PAGE EXCERPT -
# # # # # # #
Physician competence questions assessed by the question, “Please tell me whether you agree or disagree with the following statements: I feel competent giving diet counseling to my obese patients; I feel competent giving exercise counseling to my obese patients; and I am usually successful in helping my obese patients lose weight.” For each statement, physicians indicated whether they strongly agreed, somewhat agreed, somewhat disagreed or strongly disagreed with the statements. We dichotomised variables for each competency where 1 was ‘strongly/somewhat agree’ and 0 was ‘strongly/somewhat disagree’.
# # # # # # #
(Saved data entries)
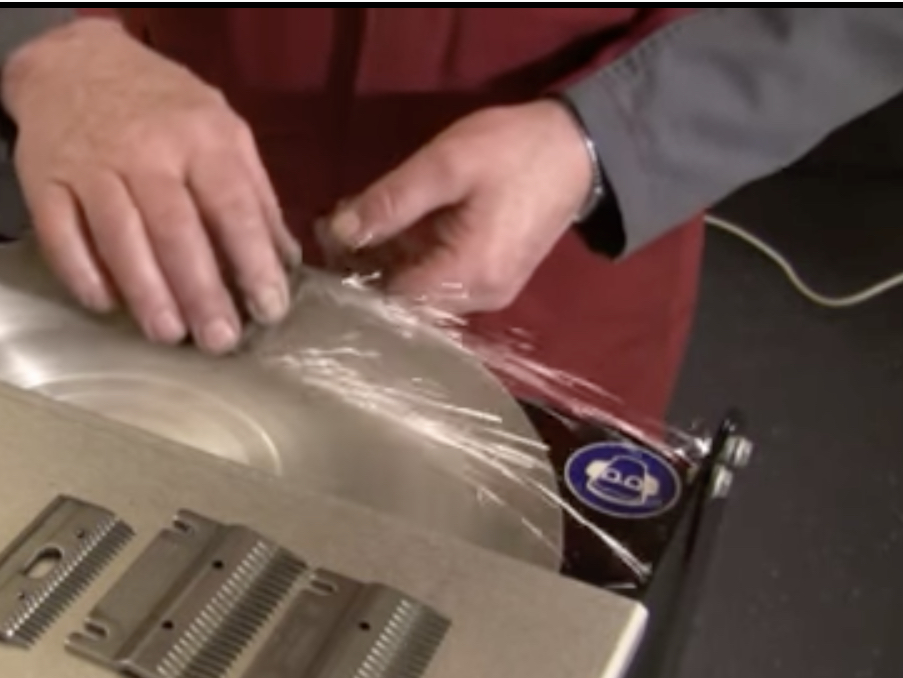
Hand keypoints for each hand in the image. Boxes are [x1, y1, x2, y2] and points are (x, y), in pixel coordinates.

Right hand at [0, 19, 297, 353]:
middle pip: (175, 230)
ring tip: (169, 334)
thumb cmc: (159, 106)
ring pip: (119, 237)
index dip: (253, 262)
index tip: (269, 309)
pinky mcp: (44, 182)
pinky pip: (61, 236)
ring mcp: (90, 166)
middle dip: (202, 292)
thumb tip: (284, 259)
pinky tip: (106, 305)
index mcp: (200, 135)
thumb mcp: (219, 126)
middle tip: (220, 341)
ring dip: (146, 292)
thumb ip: (253, 192)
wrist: (72, 63)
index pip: (233, 206)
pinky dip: (82, 274)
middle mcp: (145, 150)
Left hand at [323, 100, 595, 314]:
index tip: (323, 248)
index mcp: (468, 276)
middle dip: (365, 270)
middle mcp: (479, 300)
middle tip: (333, 231)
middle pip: (403, 303)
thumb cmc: (514, 150)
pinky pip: (438, 284)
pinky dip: (410, 262)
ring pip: (418, 295)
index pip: (391, 301)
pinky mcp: (490, 282)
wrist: (579, 148)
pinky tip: (391, 232)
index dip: (351, 277)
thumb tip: (337, 231)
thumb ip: (391, 200)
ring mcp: (488, 295)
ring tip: (356, 226)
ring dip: (386, 265)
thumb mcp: (447, 163)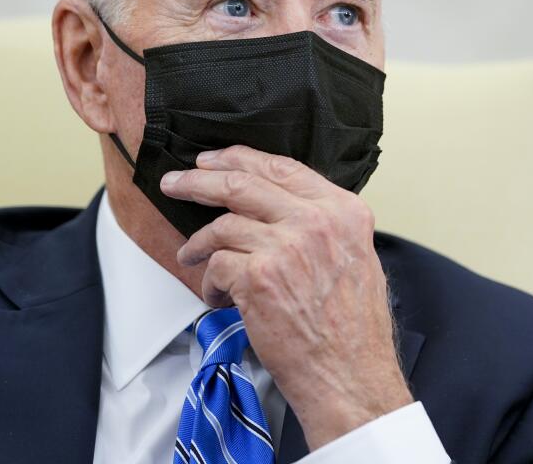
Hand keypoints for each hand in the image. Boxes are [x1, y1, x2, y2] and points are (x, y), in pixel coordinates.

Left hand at [161, 145, 412, 449]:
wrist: (349, 374)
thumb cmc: (352, 328)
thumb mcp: (355, 257)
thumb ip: (324, 224)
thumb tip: (281, 208)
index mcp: (343, 211)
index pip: (282, 167)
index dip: (240, 158)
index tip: (214, 160)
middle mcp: (316, 221)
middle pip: (242, 183)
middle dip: (199, 180)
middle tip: (176, 182)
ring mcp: (285, 246)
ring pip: (222, 225)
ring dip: (199, 242)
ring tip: (191, 255)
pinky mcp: (257, 277)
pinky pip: (217, 265)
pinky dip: (210, 282)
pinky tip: (218, 297)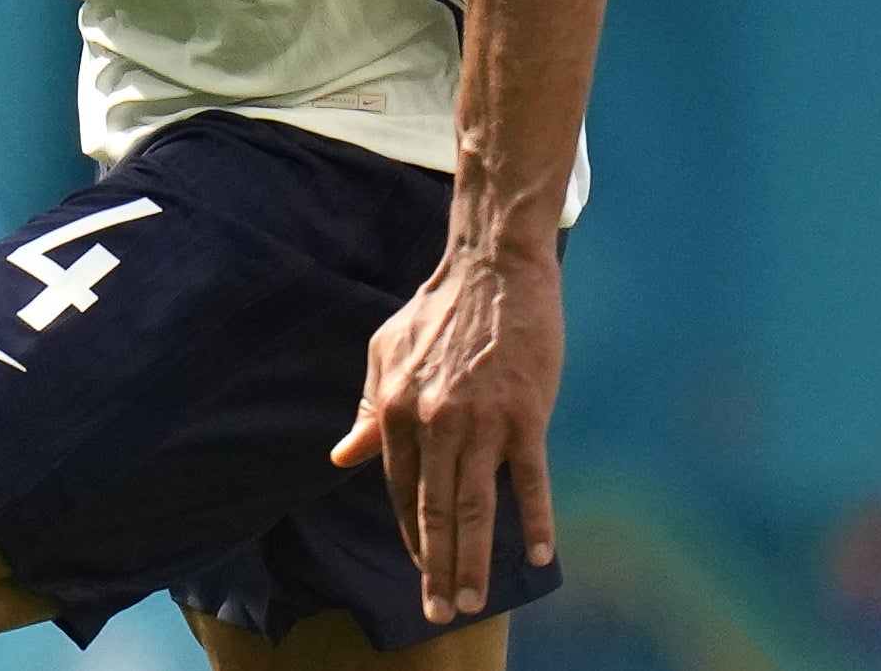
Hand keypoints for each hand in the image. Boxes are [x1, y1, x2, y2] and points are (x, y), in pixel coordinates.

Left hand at [332, 235, 561, 623]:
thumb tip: (342, 455)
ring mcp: (482, 421)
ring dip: (475, 559)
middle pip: (435, 510)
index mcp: (396, 408)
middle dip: (437, 567)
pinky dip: (534, 520)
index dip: (410, 534)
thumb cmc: (437, 312)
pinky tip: (537, 555)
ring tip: (475, 601)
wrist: (492, 269)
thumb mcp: (385, 354)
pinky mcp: (526, 415)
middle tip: (440, 611)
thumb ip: (369, 410)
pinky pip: (530, 480)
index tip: (421, 568)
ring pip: (476, 506)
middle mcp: (435, 422)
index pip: (399, 489)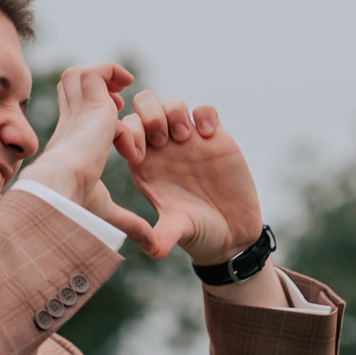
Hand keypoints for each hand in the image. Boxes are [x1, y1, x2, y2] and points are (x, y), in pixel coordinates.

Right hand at [19, 64, 157, 246]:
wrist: (59, 195)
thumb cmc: (73, 207)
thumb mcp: (106, 210)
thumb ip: (129, 222)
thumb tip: (151, 246)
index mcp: (70, 144)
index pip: (74, 114)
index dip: (92, 110)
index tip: (113, 118)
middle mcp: (70, 124)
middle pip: (71, 89)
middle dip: (94, 87)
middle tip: (118, 102)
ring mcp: (78, 113)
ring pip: (78, 76)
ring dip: (101, 77)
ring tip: (122, 89)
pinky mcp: (90, 105)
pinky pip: (97, 74)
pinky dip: (111, 74)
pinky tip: (126, 88)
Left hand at [112, 89, 265, 264]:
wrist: (232, 233)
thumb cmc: (200, 233)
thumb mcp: (179, 230)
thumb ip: (164, 235)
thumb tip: (152, 251)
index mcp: (144, 165)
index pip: (123, 130)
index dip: (125, 133)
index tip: (138, 154)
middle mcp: (163, 149)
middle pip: (143, 107)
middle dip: (149, 115)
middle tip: (163, 139)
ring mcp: (189, 141)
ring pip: (172, 103)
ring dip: (175, 113)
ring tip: (184, 137)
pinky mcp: (215, 138)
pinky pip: (205, 110)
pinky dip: (204, 115)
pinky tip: (209, 135)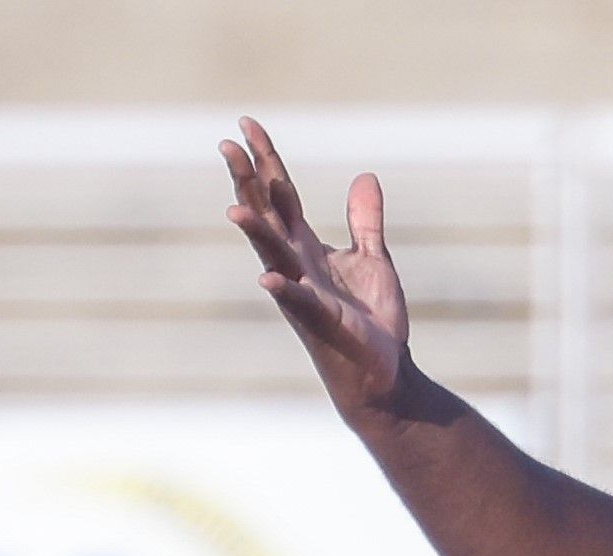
# # # # # # #
HOW TO COMPLETE THIS TASK - In the passage on physician competence, what value was assigned to "strongly/somewhat agree" responses when the variables were dichotomised? This data is separate material and has no connection to the passage on physician competence.

RESPONSE TO THE EXERCISE - 1